Pytanie do mam pracujących,  ile mniej więcej czasu poświęcacie swoim dzieciom około przedszkolnym (ale starsze też mnie ciekawią)  czy znajdujecie czas i siłę dla dzieci po przedszkolu i pracy na zabawę,  czytanie książek itp. Czy jest to raczej czas który spędzacie na zakupach, ogarnianiu mieszkania?

Od 16-ej, czyli momentu odebrania dziecka z przedszkola do 20, to jesteśmy cały czas razem, coś robiąc. Nawet 20 minutową dobranockę przeważnie oglądamy razem.

Sisili napisał(a):

Od 16-ej, czyli momentu odebrania dziecka z przedszkola do 20, to jesteśmy cały czas razem, coś robiąc. Nawet 20 minutową dobranockę przeważnie oglądamy razem.

A kiedy zakupy, ogarnianie mieszkania? Z córką?

ja mam o tyle komfortowa sytuacje, ze pracuje z domu i kończę o 13, maz gotuje i robi zakupy, wiec zostaje mi tylko sprzątanie (ogarniam z corkami). Poza 1,5 h przerwy na drzemkę młodszej, cały czas spędzamy razem. 
przymierzam się do zmiany pracy, ale te godziny tak mi pasują… tez chętnie poczytam, jak radzą sobie dziewczyny pracujące do 16/17

Sisili napisał(a):

Od 16-ej, czyli momentu odebrania dziecka z przedszkola do 20, to jesteśmy cały czas razem, coś robiąc.

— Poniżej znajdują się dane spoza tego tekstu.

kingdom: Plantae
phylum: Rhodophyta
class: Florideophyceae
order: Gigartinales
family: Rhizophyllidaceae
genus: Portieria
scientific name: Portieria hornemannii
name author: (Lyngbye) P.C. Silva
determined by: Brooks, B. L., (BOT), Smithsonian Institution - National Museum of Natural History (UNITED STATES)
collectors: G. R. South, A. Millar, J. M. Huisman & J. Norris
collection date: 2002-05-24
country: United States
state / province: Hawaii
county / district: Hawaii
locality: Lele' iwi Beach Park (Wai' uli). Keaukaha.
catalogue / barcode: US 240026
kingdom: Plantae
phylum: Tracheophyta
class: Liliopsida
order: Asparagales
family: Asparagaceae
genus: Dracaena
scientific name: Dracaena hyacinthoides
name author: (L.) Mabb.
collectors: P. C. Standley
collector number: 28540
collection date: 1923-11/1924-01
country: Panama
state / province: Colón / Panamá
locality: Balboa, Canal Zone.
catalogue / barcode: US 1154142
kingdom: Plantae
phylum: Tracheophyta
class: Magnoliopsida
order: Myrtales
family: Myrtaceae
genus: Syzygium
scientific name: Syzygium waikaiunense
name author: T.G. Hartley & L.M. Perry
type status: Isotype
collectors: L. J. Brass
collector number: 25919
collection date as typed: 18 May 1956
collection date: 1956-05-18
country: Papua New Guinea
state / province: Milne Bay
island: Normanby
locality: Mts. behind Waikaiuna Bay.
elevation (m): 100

Nawet 20 minutową dobranockę przeważnie oglądamy razem.

tez po pracy jestem z córka ciagle razem, ale to nie oznacza, ze w tym czasie wylacznie sie bawimy. Jak gotuje jedno z nas to drugie pilnuje malej, sprzatanie gdzies tam w tzw. " miedzyczasie" jak mala oglada bajke. Jak jemy z mezem to ona je z nami albo po prostu chwile sama sie soba zajmuje jesli nie chce jesc. Codziennie wspolnie z mezem kapiemy mala. Dodam, ze ma 1,5 roku dopiero wiec w sumie nie jest to wiek okoloprzedszkolny jeszcze ;p zakupy roznie albo wszyscy razem albo maz sam, a ja zostaje z mala. Kapiemy sie jak cora spi albo wczesniej to tez roznie. 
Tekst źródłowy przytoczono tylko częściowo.